• **Dataset items**:
——————————
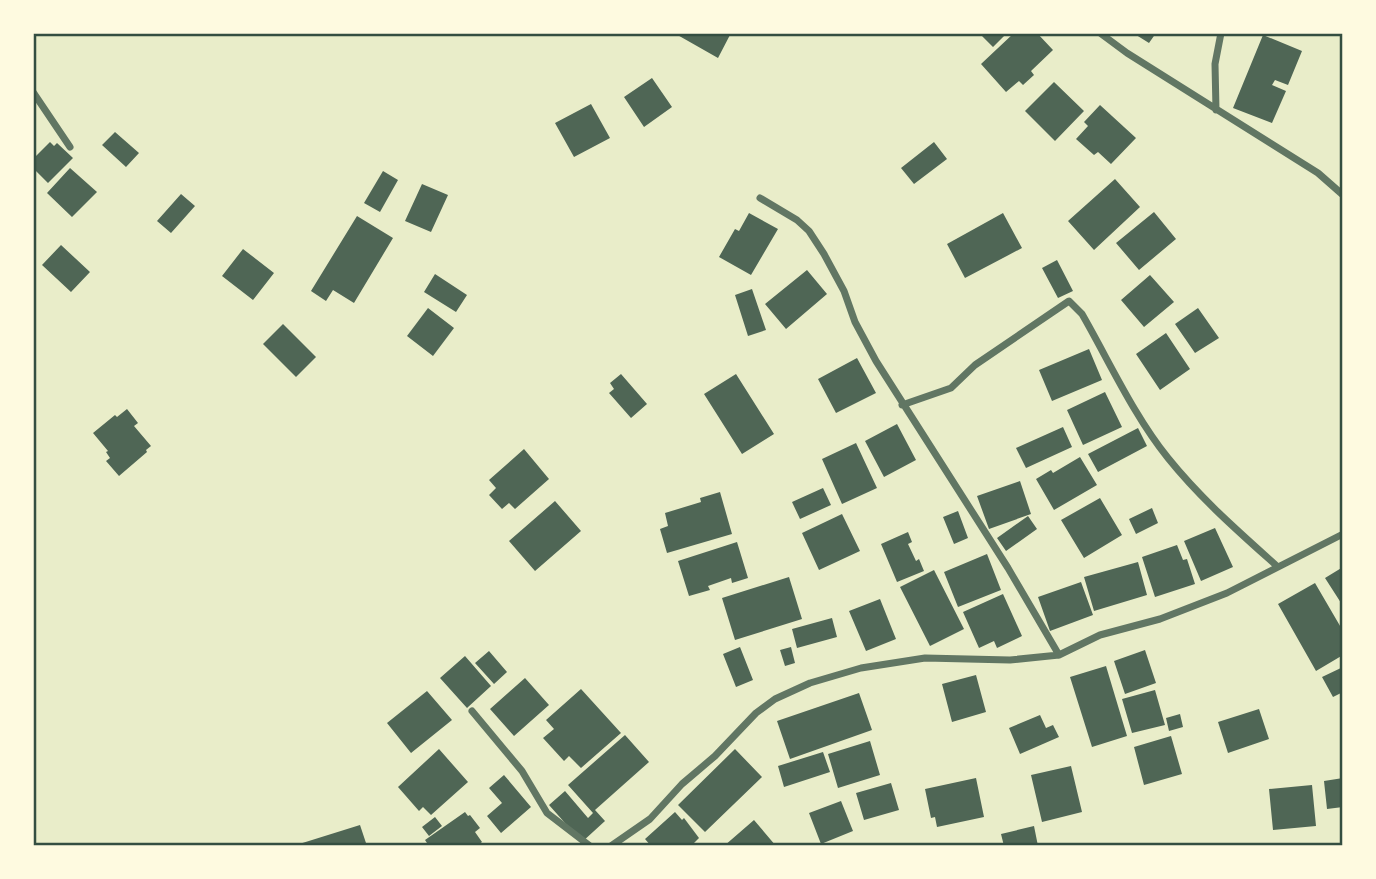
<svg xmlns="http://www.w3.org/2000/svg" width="1376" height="879" viewBox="0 0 1376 879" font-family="Spectral,serif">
<rect width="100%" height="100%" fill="#e9edc9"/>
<path fill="#4f6655" d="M674,33h57l-13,25z
M985,33h22l-14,14 -11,-11z
M1014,33h23l16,17 -22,21 3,4 -11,10 -4,-4 -13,11 -25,-28z
M1133,33h23l-7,10z
M1263,35l39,16 -14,34 -13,-5 -3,5 14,6 -14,32 -39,-15z
M652,78l20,29 -28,20 -20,-30z
M1054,82l30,29 -29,30 -30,-30z
M591,104l19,34 -36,19 -19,-34z
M1100,105l36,33 -25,26 -13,-12 -4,3 -18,-16 12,-13 -4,-4z
M115,132l24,21 -13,14 -24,-22z
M50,142l4,4 3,-3 16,15 -25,25 -15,-15v-9z
M934,142l13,17 -33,25 -13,-16z
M70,168l27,24 -25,25 -25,-24z
M383,171l15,9 -18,32 -16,-9z
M1115,179l25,28 -46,43 -26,-29z
M422,184l26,11 -17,37 -26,-11z
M181,194l14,12 -24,27 -14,-12z
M1154,212l22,27 -37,31 -23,-27z
M749,213l29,16 -27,46 -32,-18 16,-28 4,2z
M1003,213l19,35 -57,30 -18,-34z
M357,216l36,22 -39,65 -21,-13 -7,11 -15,-10z
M61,245l29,27 -19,20 -29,-27z
M243,249l31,24 -21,27 -31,-24z
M1057,260l16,31 -15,7 -16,-30z
M807,270l20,24 -41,35 -21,-25z
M435,274l32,21 -11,17 -32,-20z
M1150,275l24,27 -30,25 -23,-27z
M752,289l14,41 -18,6 -13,-41z
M428,308l26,20 -21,28 -26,-20z
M1198,308l21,30 -24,15 -20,-29z
M283,324l33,33 -20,20 -33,-33z
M1166,333l24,36 -30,21 -24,-36z
M1089,349l13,31 -50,21 -13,-31z
M857,358l19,35 -40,20 -18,-34z
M621,374l26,30 -16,14 -22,-25 5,-4 -4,-6z
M736,374l38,60 -32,20 -38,-60z
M1105,392l17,35 -39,18 -16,-35z
M127,409l11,14 -4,3 17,20 -5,4 1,2 -28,24 -13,-15 4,-3 -4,-6 2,-1 -15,-18 22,-18 2,2z
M897,424l19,36 -32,17 -19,-36z
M1063,427l9,20 -46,21 -10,-20z
M1138,428l9,18 -49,26 -10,-18z
M856,443l21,45 -35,16 -20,-45z
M524,449l25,30 -34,30 -6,-6 -7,6 -13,-14 7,-7 -7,-8z
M1080,457l17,28 -43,25 -18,-31 15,-9 2,3z
M1020,481l11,33 -42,15 -12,-33z
M823,488l8,17 -31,14 -8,-17z
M720,492l12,42 -65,19 -7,-24 8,-3 -3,-13 36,-11 -1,-4z
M1100,498l22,37 -38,23 -23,-38z
M555,501l26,30 -46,40 -26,-30z
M1152,508l6,15 -22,11 -7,-15z
M958,511l10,27 -14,6 -11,-27z
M842,514l18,37 -41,19 -17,-37z
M1028,516l9,13 -31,22 -9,-13z
M1215,528l18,39 -32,14 -17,-40z
M908,532l4,10 -4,2 8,17 3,-2 5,12 -27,11 -16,-38z
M737,542l11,36 -16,5 -1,-5 -23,8 2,4 -21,6 -11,-35z
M1177,545l6,15 4,-1 8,25 -40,13 -13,-40z
M987,554l14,36 -43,17 -14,-35z
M1138,562l9,33 -53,16 -10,-34z
M1343,567v39l-18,-28z
M934,570l30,59 -34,17 -30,-59z
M789,577l13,42 -67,21 -13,-42z
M1081,582l12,33 -43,16 -12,-34z
M1315,583l28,48v24l-27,16 -38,-67z
M1003,594l19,42 -25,12 -3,-7 -15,7 -16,-36z
M880,599l16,40 -30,12 -17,-40z
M832,618l5,19 -40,11 -5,-19z
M740,647l13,33 -17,7 -13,-33z
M791,647l4,16 -10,3 -5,-16z
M1145,650l11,33 -31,11 -11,-33z
M489,651l18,21 -13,12 -19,-21z
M465,656l26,30 -24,22 -27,-30z
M1106,666l21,70 -35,11 -22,-70z
M1343,667v25l-10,5 -11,-20z
M976,675l10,37 -34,10 -10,-38z
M525,678l24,27 -35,31 -24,-27z
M581,689l40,44 -40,35 -12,-12 -5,5 -21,-23 11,-9 -8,-9z
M1155,690l10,35 -33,8 -10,-34z
M427,691l25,29 -41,33 -24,-30z
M859,693l13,37 -82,29 -13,-38z
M1259,709l10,30 -41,14 -10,-31z
M1180,714l3,13 -14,4 -3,-13z
M1040,715l6,13 7,-3 6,12 -39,17 -11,-26z
M625,735l24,27 -54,48 10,11 -23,21 -33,-37 16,-14 23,27 5,-5 -25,-28z
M1171,736l11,38 -38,11 -10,-38z
M870,741l10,34 -42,13 -10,-34z
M439,749l29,33 -37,33 -8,-8 -4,4 -21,-24z
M735,749l27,28 -57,55 -27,-27z
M823,752l7,20 -46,15 -6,-21z
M1071,766l11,46 -40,10 -11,-47z
M504,775l27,32 -30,26 -14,-17 15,-13 -13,-15z
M976,778l8,39 -47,10 -2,-10 -4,1 -6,-29z
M1343,778v29l-16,2 -3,-28z
M891,783l8,27 -35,10 -8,-27z
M1312,785l4,41 -43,4 -4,-41z
M841,801l12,30 -32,13 -12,-31z
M465,812l3,4 2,-1 10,13 -5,4 7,10 -5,4h-48l-4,-6z
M675,812l7,8 2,-2 15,20 -8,8h-40l-6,-7z
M435,817l7,9 -13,10 -7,-9z
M754,820l22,26h-52z
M360,825l7,21h-71v-1z
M1034,826l4,20h-34l-3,-12z"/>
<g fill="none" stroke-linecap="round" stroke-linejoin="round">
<path stroke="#617663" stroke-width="7" d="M1100,33l27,20 191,120 25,22
M33,92l37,55
M1216,110l-1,-46 6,-31
M760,198l37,22 12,11 15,23 20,37 11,31 21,39 132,207 51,87
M902,405l49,-17 24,-23 94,-64 13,13c27,47 52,102 86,144 33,41 71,74 110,109
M472,711l50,60 25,42 43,33
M611,846l39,-27 32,-35 33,-28 41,-43 19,-14 35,-16 51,-15 64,-10 85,2 49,-5 41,-20 60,-16 67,-26 116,-59"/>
</g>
<rect width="1376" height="879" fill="none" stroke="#fefae0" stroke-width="70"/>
<rect x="35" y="35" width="1306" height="809" fill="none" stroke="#344e41" stroke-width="2.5"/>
</svg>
——————————
• **About this task**: Write out the data above in full and exactly, but not the pictures.

• **Result of this exercise**:
<svg xmlns="http://www.w3.org/2000/svg" width="1376" height="879" viewBox="0 0 1376 879" font-family="Spectral,serif">
<rect width="100%" height="100%" fill="#e9edc9"/>
<path fill="#4f6655" d="M674,33h57l-13,25z
M985,33h22l-14,14 -11,-11z
M1014,33h23l16,17 -22,21 3,4 -11,10 -4,-4 -13,11 -25,-28z
M1133,33h23l-7,10z
M1263,35l39,16 -14,34 -13,-5 -3,5 14,6 -14,32 -39,-15z
M652,78l20,29 -28,20 -20,-30z
M1054,82l30,29 -29,30 -30,-30z
M591,104l19,34 -36,19 -19,-34z
M1100,105l36,33 -25,26 -13,-12 -4,3 -18,-16 12,-13 -4,-4z
M115,132l24,21 -13,14 -24,-22z
M50,142l4,4 3,-3 16,15 -25,25 -15,-15v-9z
M934,142l13,17 -33,25 -13,-16z
M70,168l27,24 -25,25 -25,-24z
M383,171l15,9 -18,32 -16,-9z
M1115,179l25,28 -46,43 -26,-29z
M422,184l26,11 -17,37 -26,-11z
M181,194l14,12 -24,27 -14,-12z
M1154,212l22,27 -37,31 -23,-27z
M749,213l29,16 -27,46 -32,-18 16,-28 4,2z
M1003,213l19,35 -57,30 -18,-34z
M357,216l36,22 -39,65 -21,-13 -7,11 -15,-10z
M61,245l29,27 -19,20 -29,-27z
M243,249l31,24 -21,27 -31,-24z
M1057,260l16,31 -15,7 -16,-30z
M807,270l20,24 -41,35 -21,-25z
M435,274l32,21 -11,17 -32,-20z
M1150,275l24,27 -30,25 -23,-27z
M752,289l14,41 -18,6 -13,-41z
M428,308l26,20 -21,28 -26,-20z
M1198,308l21,30 -24,15 -20,-29z
M283,324l33,33 -20,20 -33,-33z
M1166,333l24,36 -30,21 -24,-36z
M1089,349l13,31 -50,21 -13,-31z
M857,358l19,35 -40,20 -18,-34z
M621,374l26,30 -16,14 -22,-25 5,-4 -4,-6z
M736,374l38,60 -32,20 -38,-60z
M1105,392l17,35 -39,18 -16,-35z
M127,409l11,14 -4,3 17,20 -5,4 1,2 -28,24 -13,-15 4,-3 -4,-6 2,-1 -15,-18 22,-18 2,2z
M897,424l19,36 -32,17 -19,-36z
M1063,427l9,20 -46,21 -10,-20z
M1138,428l9,18 -49,26 -10,-18z
M856,443l21,45 -35,16 -20,-45z
M524,449l25,30 -34,30 -6,-6 -7,6 -13,-14 7,-7 -7,-8z
M1080,457l17,28 -43,25 -18,-31 15,-9 2,3z
M1020,481l11,33 -42,15 -12,-33z
M823,488l8,17 -31,14 -8,-17z
M720,492l12,42 -65,19 -7,-24 8,-3 -3,-13 36,-11 -1,-4z
M1100,498l22,37 -38,23 -23,-38z
M555,501l26,30 -46,40 -26,-30z
M1152,508l6,15 -22,11 -7,-15z
M958,511l10,27 -14,6 -11,-27z
M842,514l18,37 -41,19 -17,-37z
M1028,516l9,13 -31,22 -9,-13z
M1215,528l18,39 -32,14 -17,-40z
M908,532l4,10 -4,2 8,17 3,-2 5,12 -27,11 -16,-38z
M737,542l11,36 -16,5 -1,-5 -23,8 2,4 -21,6 -11,-35z
M1177,545l6,15 4,-1 8,25 -40,13 -13,-40z
M987,554l14,36 -43,17 -14,-35z
M1138,562l9,33 -53,16 -10,-34z
M1343,567v39l-18,-28z
M934,570l30,59 -34,17 -30,-59z
M789,577l13,42 -67,21 -13,-42z
M1081,582l12,33 -43,16 -12,-34z
M1315,583l28,48v24l-27,16 -38,-67z
M1003,594l19,42 -25,12 -3,-7 -15,7 -16,-36z
M880,599l16,40 -30,12 -17,-40z
M832,618l5,19 -40,11 -5,-19z
M740,647l13,33 -17,7 -13,-33z
M791,647l4,16 -10,3 -5,-16z
M1145,650l11,33 -31,11 -11,-33z
M489,651l18,21 -13,12 -19,-21z
M465,656l26,30 -24,22 -27,-30z
M1106,666l21,70 -35,11 -22,-70z
M1343,667v25l-10,5 -11,-20z
M976,675l10,37 -34,10 -10,-38z
M525,678l24,27 -35,31 -24,-27z
M581,689l40,44 -40,35 -12,-12 -5,5 -21,-23 11,-9 -8,-9z
M1155,690l10,35 -33,8 -10,-34z
M427,691l25,29 -41,33 -24,-30z
M859,693l13,37 -82,29 -13,-38z
M1259,709l10,30 -41,14 -10,-31z
M1180,714l3,13 -14,4 -3,-13z
M1040,715l6,13 7,-3 6,12 -39,17 -11,-26z
M625,735l24,27 -54,48 10,11 -23,21 -33,-37 16,-14 23,27 5,-5 -25,-28z
M1171,736l11,38 -38,11 -10,-38z
M870,741l10,34 -42,13 -10,-34z
M439,749l29,33 -37,33 -8,-8 -4,4 -21,-24z
M735,749l27,28 -57,55 -27,-27z
M823,752l7,20 -46,15 -6,-21z
M1071,766l11,46 -40,10 -11,-47z
M504,775l27,32 -30,26 -14,-17 15,-13 -13,-15z
M976,778l8,39 -47,10 -2,-10 -4,1 -6,-29z
M1343,778v29l-16,2 -3,-28z
M891,783l8,27 -35,10 -8,-27z
M1312,785l4,41 -43,4 -4,-41z
M841,801l12,30 -32,13 -12,-31z
M465,812l3,4 2,-1 10,13 -5,4 7,10 -5,4h-48l-4,-6z
M675,812l7,8 2,-2 15,20 -8,8h-40l-6,-7z
M435,817l7,9 -13,10 -7,-9z
M754,820l22,26h-52z
M360,825l7,21h-71v-1z
M1034,826l4,20h-34l-3,-12z"/>
<g fill="none" stroke-linecap="round" stroke-linejoin="round">
<path stroke="#617663" stroke-width="7" d="M1100,33l27,20 191,120 25,22
M33,92l37,55
M1216,110l-1,-46 6,-31
M760,198l37,22 12,11 15,23 20,37 11,31 21,39 132,207 51,87
M902,405l49,-17 24,-23 94,-64 13,13c27,47 52,102 86,144 33,41 71,74 110,109
M472,711l50,60 25,42 43,33
M611,846l39,-27 32,-35 33,-28 41,-43 19,-14 35,-16 51,-15 64,-10 85,2 49,-5 41,-20 60,-16 67,-26 116,-59"/>
</g>
<rect width="1376" height="879" fill="none" stroke="#fefae0" stroke-width="70"/>
<rect x="35" y="35" width="1306" height="809" fill="none" stroke="#344e41" stroke-width="2.5"/>
</svg>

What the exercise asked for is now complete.